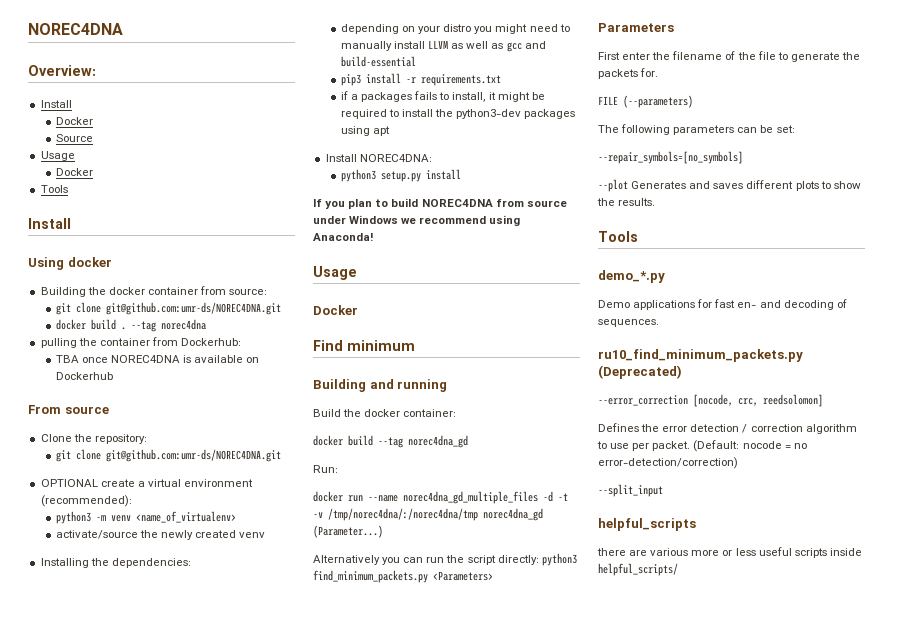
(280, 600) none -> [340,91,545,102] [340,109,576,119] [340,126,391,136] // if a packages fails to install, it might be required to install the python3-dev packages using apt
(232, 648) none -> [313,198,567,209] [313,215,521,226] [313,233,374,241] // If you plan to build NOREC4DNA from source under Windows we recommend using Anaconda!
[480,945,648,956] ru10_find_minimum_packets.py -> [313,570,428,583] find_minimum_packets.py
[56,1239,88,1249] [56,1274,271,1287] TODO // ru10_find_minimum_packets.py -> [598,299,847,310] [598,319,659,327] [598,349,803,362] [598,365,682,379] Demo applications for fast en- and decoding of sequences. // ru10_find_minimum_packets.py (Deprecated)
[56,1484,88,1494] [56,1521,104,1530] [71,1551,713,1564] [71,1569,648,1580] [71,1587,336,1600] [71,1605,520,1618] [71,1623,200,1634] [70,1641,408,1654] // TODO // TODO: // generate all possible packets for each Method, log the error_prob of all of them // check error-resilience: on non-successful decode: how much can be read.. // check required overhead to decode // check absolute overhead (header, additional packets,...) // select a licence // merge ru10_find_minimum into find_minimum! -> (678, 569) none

- REQUIRED WORK
Write the material out again exactly. Skip each picture.

- ANSWER BOX
(280, 600) none -> [340,91,545,102] [340,109,576,119] [340,126,391,136] // if a packages fails to install, it might be required to install the python3-dev packages using apt
(232, 648) none -> [313,198,567,209] [313,215,521,226] [313,233,374,241] // If you plan to build NOREC4DNA from source under Windows we recommend using Anaconda!
[480,945,648,956] ru10_find_minimum_packets.py -> [313,570,428,583] find_minimum_packets.py
[56,1239,88,1249] [56,1274,271,1287] TODO // ru10_find_minimum_packets.py -> [598,299,847,310] [598,319,659,327] [598,349,803,362] [598,365,682,379] Demo applications for fast en- and decoding of sequences. // ru10_find_minimum_packets.py (Deprecated)
[56,1484,88,1494] [56,1521,104,1530] [71,1551,713,1564] [71,1569,648,1580] [71,1587,336,1600] [71,1605,520,1618] [71,1623,200,1634] [70,1641,408,1654] // TODO // TODO: // generate all possible packets for each Method, log the error_prob of all of them // check error-resilience: on non-successful decode: how much can be read.. // check required overhead to decode // check absolute overhead (header, additional packets,...) // select a licence // merge ru10_find_minimum into find_minimum! -> (678, 569) none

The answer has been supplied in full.